In summary, we hypothesize that the LHb is capable of entering into a self-sustaining high energetic state, which is reflected by large elevations in LHb resting metabolic activity. Laboratory experiments show that such elevations can be caused by genetics (Shumake et al., 2003) or by adverse environments (Caldecott-Hazard et al., 1988), but their ecological occurrence is likely a product of a gene × environment interaction. An individual born with the endophenotype of a highly energetic LHb should show relatively high sensitivity to punishment and relatively low sensitivity to reward. Over time, this could develop into an attentional bias toward negative stimuli and away from positive stimuli, a hallmark of the depressive phenotype (Disner et al., 2011).

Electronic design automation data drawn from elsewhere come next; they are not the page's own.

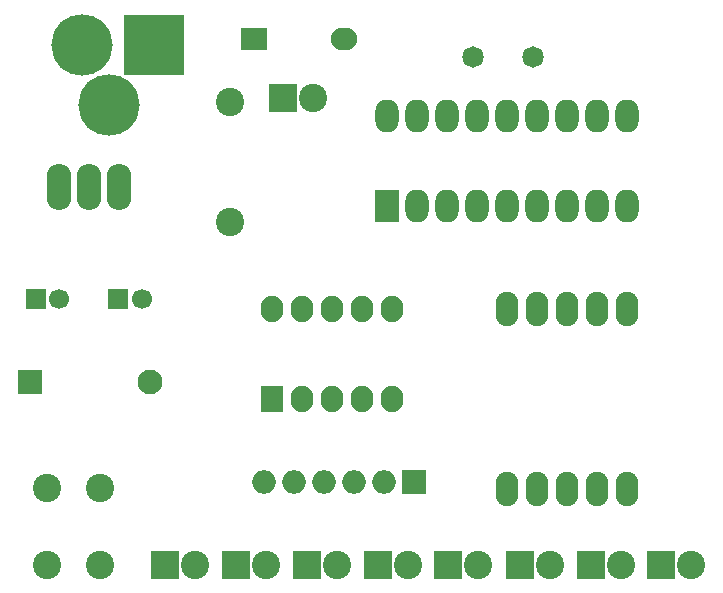
<source format=gbs>
G04 #@! TF.FileFunction,Soldermask,Bot*
%FSLAX46Y46*%
G04 Gerber Fmt 4.6, Leading zero omitted, Abs format (unit mm)*
G04 Created by KiCad (PCBNEW 4.0.5-e0-6337~49~ubuntu16.04.1) date Mon Jan 30 13:11:42 2017*
%MOMM*%
%LPD*%
G01*
G04 APERTURE LIST*
%ADD10C,0.100000*%
%ADD11O,1.924000X2.924000*%
%ADD12R,1.700000X1.700000*%
%ADD13C,1.700000*%
%ADD14C,5.200000*%
%ADD15R,5.200000X5.200000*%
%ADD16C,2.099260*%
%ADD17R,2.099260X2.099260*%
%ADD18R,2.400000X2.400000*%
%ADD19C,2.400000*%
%ADD20C,2.398980*%
%ADD21R,2.224000X1.924000*%
%ADD22O,2.224000X1.924000*%
%ADD23R,1.924000X2.224000*%
%ADD24O,1.924000X2.224000*%
%ADD25R,2.000000X2.800000*%
%ADD26O,2.000000X2.800000*%
%ADD27C,1.822400*%
%ADD28R,2.000000X2.000000*%
%ADD29O,2.000000X2.000000*%
%ADD30O,2.099260X3.900120*%
G04 APERTURE END LIST*
D10*
D11*
X176420000Y-133620000D03*
X178960000Y-133620000D03*
X181500000Y-133620000D03*
X184040000Y-133620000D03*
X186580000Y-133620000D03*
X186580000Y-118380000D03*
X184040000Y-118380000D03*
X181500000Y-118380000D03*
X178960000Y-118380000D03*
X176420000Y-118380000D03*
D12*
X136500000Y-117500000D03*
D13*
X138500000Y-117500000D03*
D12*
X143500000Y-117500000D03*
D13*
X145500000Y-117500000D03*
D14*
X140400000Y-96000000D03*
D15*
X146500000Y-96000000D03*
D14*
X142690000Y-101080000D03*
D16*
X146160520Y-124497460D03*
D17*
X136000520Y-124497460D03*
D18*
X157460000Y-100500000D03*
D19*
X160000000Y-100500000D03*
D18*
X147500000Y-140000000D03*
D19*
X150040000Y-140000000D03*
D18*
X153460000Y-140000000D03*
D19*
X156000000Y-140000000D03*
D18*
X159460000Y-140000000D03*
D19*
X162000000Y-140000000D03*
D18*
X165500000Y-140000000D03*
D19*
X168040000Y-140000000D03*
D18*
X171460000Y-140000000D03*
D19*
X174000000Y-140000000D03*
D18*
X177500000Y-140000000D03*
D19*
X180040000Y-140000000D03*
D18*
X183500000Y-140000000D03*
D19*
X186040000Y-140000000D03*
D18*
X189500000Y-140000000D03*
D19*
X192040000Y-140000000D03*
D20*
X153000000Y-111000000D03*
X153000000Y-100840000D03*
D21*
X155000000Y-95500000D03*
D22*
X162620000Y-95500000D03*
D19*
X137500000Y-133500000D03*
X142000000Y-133500000D03*
X137500000Y-140000000D03*
X142000000Y-140000000D03*
D23*
X156500000Y-126000000D03*
D24*
X156500000Y-118380000D03*
X159040000Y-126000000D03*
X159040000Y-118380000D03*
X161580000Y-126000000D03*
X161580000Y-118380000D03*
X164120000Y-126000000D03*
X164120000Y-118380000D03*
X166660000Y-126000000D03*
X166660000Y-118380000D03*
D25*
X166300000Y-109620000D03*
D26*
X186620000Y-102000000D03*
X168840000Y-109620000D03*
X184080000Y-102000000D03*
X171380000Y-109620000D03*
X181540000Y-102000000D03*
X173920000Y-109620000D03*
X179000000Y-102000000D03*
X176460000Y-109620000D03*
X176460000Y-102000000D03*
X179000000Y-109620000D03*
X173920000Y-102000000D03*
X181540000Y-109620000D03*
X171380000Y-102000000D03*
X184080000Y-109620000D03*
X168840000Y-102000000D03*
X186620000Y-109620000D03*
X166300000Y-102000000D03*
D27*
X173500000Y-97000000D03*
X178580000Y-97000000D03*
D28*
X168580000Y-133000000D03*
D29*
X166040000Y-133000000D03*
X163500000Y-133000000D03*
X160960000Y-133000000D03*
X158420000Y-133000000D03*
X155880000Y-133000000D03*
D30*
X141000000Y-108000000D03*
X138460000Y-108000000D03*
X143540000Y-108000000D03*
M02*

</source>
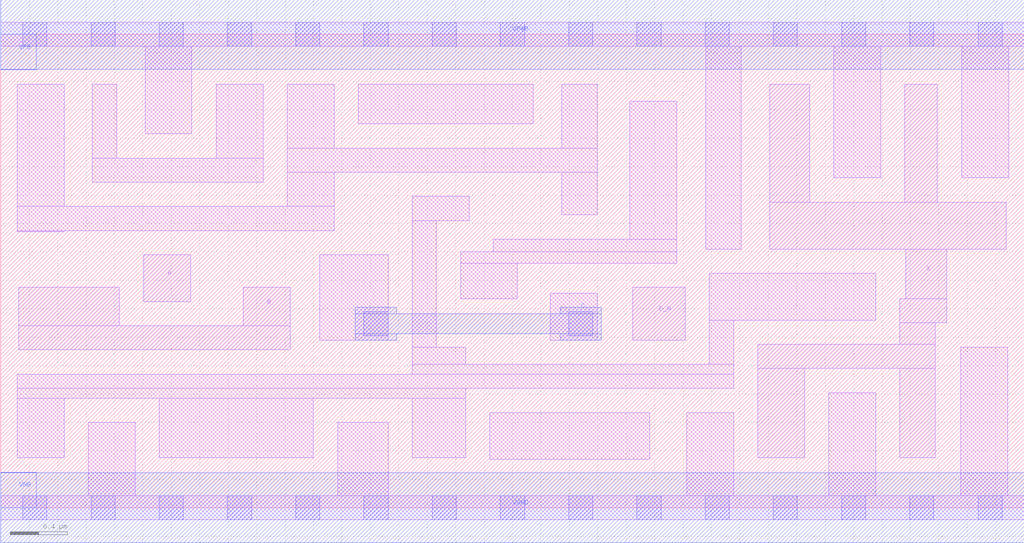
<source format=lef>
# Copyright 2020 The SkyWater PDK Authors
#
# Licensed under the Apache License, Version 2.0 (the "License");
# you may not use this file except in compliance with the License.
# You may obtain a copy of the License at
#
#     https://www.apache.org/licenses/LICENSE-2.0
#
# Unless required by applicable law or agreed to in writing, software
# distributed under the License is distributed on an "AS IS" BASIS,
# WITHOUT WARRANTIES OR CONDITIONS OF ANY KIND, either express or implied.
# See the License for the specific language governing permissions and
# limitations under the License.
#
# SPDX-License-Identifier: Apache-2.0

VERSION 5.5 ;
NAMESCASESENSITIVE ON ;
BUSBITCHARS "[]" ;
DIVIDERCHAR "/" ;
MACRO sky130_fd_sc_hs__or4b_4
  CLASS CORE ;
  SOURCE USER ;
  ORIGIN  0.000000  0.000000 ;
  SIZE  7.200000 BY  3.330000 ;
  SYMMETRY X Y ;
  SITE unit ;
  PIN A
    ANTENNAGATEAREA  0.411000 ;
    DIRECTION INPUT ;
    USE SIGNAL ;
    PORT
      LAYER li1 ;
        RECT 1.005000 1.450000 1.335000 1.780000 ;
    END
  END A
  PIN B
    ANTENNAGATEAREA  0.411000 ;
    DIRECTION INPUT ;
    USE SIGNAL ;
    PORT
      LAYER li1 ;
        RECT 0.125000 1.110000 2.035000 1.280000 ;
        RECT 0.125000 1.280000 0.835000 1.550000 ;
        RECT 1.705000 1.280000 2.035000 1.550000 ;
    END
  END B
  PIN C
    ANTENNAPARTIALMETALSIDEAREA  1.197000 ;
    DIRECTION INPUT ;
    USE SIGNAL ;
    PORT
      LAYER met1 ;
        RECT 2.495000 1.180000 2.785000 1.225000 ;
        RECT 2.495000 1.225000 4.225000 1.365000 ;
        RECT 2.495000 1.365000 2.785000 1.410000 ;
        RECT 3.935000 1.180000 4.225000 1.225000 ;
        RECT 3.935000 1.365000 4.225000 1.410000 ;
    END
  END C
  PIN D_N
    ANTENNAGATEAREA  0.246000 ;
    DIRECTION INPUT ;
    USE SIGNAL ;
    PORT
      LAYER li1 ;
        RECT 4.445000 1.180000 4.815000 1.550000 ;
    END
  END D_N
  PIN X
    ANTENNADIFFAREA  1.178900 ;
    DIRECTION OUTPUT ;
    USE SIGNAL ;
    PORT
      LAYER li1 ;
        RECT 5.325000 0.350000 5.655000 0.980000 ;
        RECT 5.325000 0.980000 6.575000 1.150000 ;
        RECT 5.410000 1.820000 7.075000 2.150000 ;
        RECT 5.410000 2.150000 5.690000 2.980000 ;
        RECT 6.325000 0.350000 6.575000 0.980000 ;
        RECT 6.325000 1.150000 6.575000 1.300000 ;
        RECT 6.325000 1.300000 6.655000 1.470000 ;
        RECT 6.360000 2.150000 6.590000 2.980000 ;
        RECT 6.365000 1.470000 6.655000 1.820000 ;
    END
  END X
  PIN VGND
    DIRECTION INOUT ;
    USE GROUND ;
    PORT
      LAYER met1 ;
        RECT 0.000000 -0.245000 7.200000 0.245000 ;
    END
  END VGND
  PIN VNB
    DIRECTION INOUT ;
    USE GROUND ;
    PORT
      LAYER met1 ;
        RECT 0.000000 0.000000 0.250000 0.250000 ;
    END
  END VNB
  PIN VPB
    DIRECTION INOUT ;
    USE POWER ;
    PORT
      LAYER met1 ;
        RECT 0.000000 3.080000 0.250000 3.330000 ;
    END
  END VPB
  PIN VPWR
    DIRECTION INOUT ;
    USE POWER ;
    PORT
      LAYER met1 ;
        RECT 0.000000 3.085000 7.200000 3.575000 ;
    END
  END VPWR
  OBS
    LAYER li1 ;
      RECT 0.000000 -0.085000 7.200000 0.085000 ;
      RECT 0.000000  3.245000 7.200000 3.415000 ;
      RECT 0.115000  0.350000 0.445000 0.770000 ;
      RECT 0.115000  0.770000 3.270000 0.840000 ;
      RECT 0.115000  0.840000 5.155000 0.940000 ;
      RECT 0.115000  1.940000 0.445000 1.950000 ;
      RECT 0.115000  1.950000 2.345000 2.120000 ;
      RECT 0.115000  2.120000 0.445000 2.980000 ;
      RECT 0.615000  0.085000 0.945000 0.600000 ;
      RECT 0.645000  2.290000 1.845000 2.460000 ;
      RECT 0.645000  2.460000 0.815000 2.980000 ;
      RECT 1.015000  2.630000 1.345000 3.245000 ;
      RECT 1.115000  0.350000 2.200000 0.770000 ;
      RECT 1.515000  2.460000 1.845000 2.980000 ;
      RECT 2.015000  2.120000 2.345000 2.360000 ;
      RECT 2.015000  2.360000 4.195000 2.530000 ;
      RECT 2.015000  2.530000 2.345000 2.980000 ;
      RECT 2.245000  1.180000 2.725000 1.780000 ;
      RECT 2.370000  0.085000 2.725000 0.600000 ;
      RECT 2.515000  2.700000 3.745000 2.980000 ;
      RECT 2.895000  0.350000 3.270000 0.770000 ;
      RECT 2.895000  0.940000 5.155000 1.010000 ;
      RECT 2.895000  1.010000 3.270000 1.130000 ;
      RECT 2.895000  1.130000 3.065000 2.020000 ;
      RECT 2.895000  2.020000 3.295000 2.190000 ;
      RECT 3.235000  1.470000 3.635000 1.720000 ;
      RECT 3.235000  1.720000 4.755000 1.800000 ;
      RECT 3.440000  0.340000 4.565000 0.670000 ;
      RECT 3.465000  1.800000 4.755000 1.890000 ;
      RECT 3.865000  1.180000 4.195000 1.510000 ;
      RECT 3.945000  2.060000 4.195000 2.360000 ;
      RECT 3.945000  2.530000 4.195000 2.980000 ;
      RECT 4.425000  1.890000 4.755000 2.860000 ;
      RECT 4.825000  0.085000 5.155000 0.670000 ;
      RECT 4.960000  1.820000 5.210000 3.245000 ;
      RECT 4.985000  1.010000 5.155000 1.320000 ;
      RECT 4.985000  1.320000 6.155000 1.650000 ;
      RECT 5.825000  0.085000 6.155000 0.810000 ;
      RECT 5.860000  2.320000 6.190000 3.245000 ;
      RECT 6.755000  0.085000 7.085000 1.130000 ;
      RECT 6.760000  2.320000 7.090000 3.245000 ;
    LAYER mcon ;
      RECT 0.155000 -0.085000 0.325000 0.085000 ;
      RECT 0.155000  3.245000 0.325000 3.415000 ;
      RECT 0.635000 -0.085000 0.805000 0.085000 ;
      RECT 0.635000  3.245000 0.805000 3.415000 ;
      RECT 1.115000 -0.085000 1.285000 0.085000 ;
      RECT 1.115000  3.245000 1.285000 3.415000 ;
      RECT 1.595000 -0.085000 1.765000 0.085000 ;
      RECT 1.595000  3.245000 1.765000 3.415000 ;
      RECT 2.075000 -0.085000 2.245000 0.085000 ;
      RECT 2.075000  3.245000 2.245000 3.415000 ;
      RECT 2.555000 -0.085000 2.725000 0.085000 ;
      RECT 2.555000  1.210000 2.725000 1.380000 ;
      RECT 2.555000  3.245000 2.725000 3.415000 ;
      RECT 3.035000 -0.085000 3.205000 0.085000 ;
      RECT 3.035000  3.245000 3.205000 3.415000 ;
      RECT 3.515000 -0.085000 3.685000 0.085000 ;
      RECT 3.515000  3.245000 3.685000 3.415000 ;
      RECT 3.995000 -0.085000 4.165000 0.085000 ;
      RECT 3.995000  1.210000 4.165000 1.380000 ;
      RECT 3.995000  3.245000 4.165000 3.415000 ;
      RECT 4.475000 -0.085000 4.645000 0.085000 ;
      RECT 4.475000  3.245000 4.645000 3.415000 ;
      RECT 4.955000 -0.085000 5.125000 0.085000 ;
      RECT 4.955000  3.245000 5.125000 3.415000 ;
      RECT 5.435000 -0.085000 5.605000 0.085000 ;
      RECT 5.435000  3.245000 5.605000 3.415000 ;
      RECT 5.915000 -0.085000 6.085000 0.085000 ;
      RECT 5.915000  3.245000 6.085000 3.415000 ;
      RECT 6.395000 -0.085000 6.565000 0.085000 ;
      RECT 6.395000  3.245000 6.565000 3.415000 ;
      RECT 6.875000 -0.085000 7.045000 0.085000 ;
      RECT 6.875000  3.245000 7.045000 3.415000 ;
  END
END sky130_fd_sc_hs__or4b_4

</source>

However, endogenous inhibition of the BRS by the LHb is likely not absolute; rather, a hyperactive LHb is expected to raise the threshold for what is considered rewarding, such that only intense rewarding stimuli are capable of “flipping” the LHb-BRS metabolic “switch.” In the absence of adverse life events, this could manifest as a sensation-seeking personality, with the individual driven to pursue forms of reinforcement capable of overcoming LHb hyperinhibition, such as the intense positive reinforcement of using recreational drugs or the intense negative reinforcement of escaping from life-threatening situations. However, in the presence of adverse life events, LHb activity could be potentiated to such an extreme that no source of reinforcement is capable of overcoming its inertia, at which point the person enters a state of anhedonic withdrawal. There is indirect evidence to support this prediction: rats predisposed to helplessness in response to the severe stress of repeated foot shocks show baseline LHb hyperactivity (Shumake et al., 2003). However, before they are exposed to severe stress, these rats show increased risk-taking behavior and locomotor activation in response to novel environments (Shumake et al., 2005; Padilla et al., 2010), behaviors which are consistently linked to greater self-administration of DA drugs (Kabbaj et al., 2000).

Conclusion: LHb metabolism as an inverse barometer of reinforcement sensitivity

The above scenario outlines one endophenotype that confers risk for depression; there are likely many others. The endophenotype we are describing is one of brief switches into an elevated mood state, but dominated by more protracted depressive states. In terms of clinical typology, this resembles bipolar II disorder, which may be the patient population most likely to show LHb effects. Supporting this, volumetric differences in the habenula are specifically associated with bipolar depression (Savitz et al., 2011). We have demonstrated how this endophenotype can be reduced to the dynamics of the LHb and its interactions with the BRS, but this should not be taken as an argument that the LHb is the only, or even the primary, locus of neuropathology. Rather, our argument is that baseline LHb hypermetabolism is a prominent neural sign of reinforcement insensitivity. The precise cellular-molecular causes of LHb hyperactivity could be distributed anywhere within the circuit (e.g., localized to the LHb itself, the regions from which it receives input, or in its projections to the midbrain). For example, potentiation of excitatory synapses onto LHb neurons projecting to the VTA (Li et al., 2011) provides one such cellular-molecular mechanism, but it is conceivable that the system could break down at other points in different individuals. Regardless, at the circuit level, LHb metabolism emerges as a common endpoint offering an index of trait reinforcement sensitivity and a potential therapeutic target for enhancing reinforcement sensitivity for patients in an anhedonic state.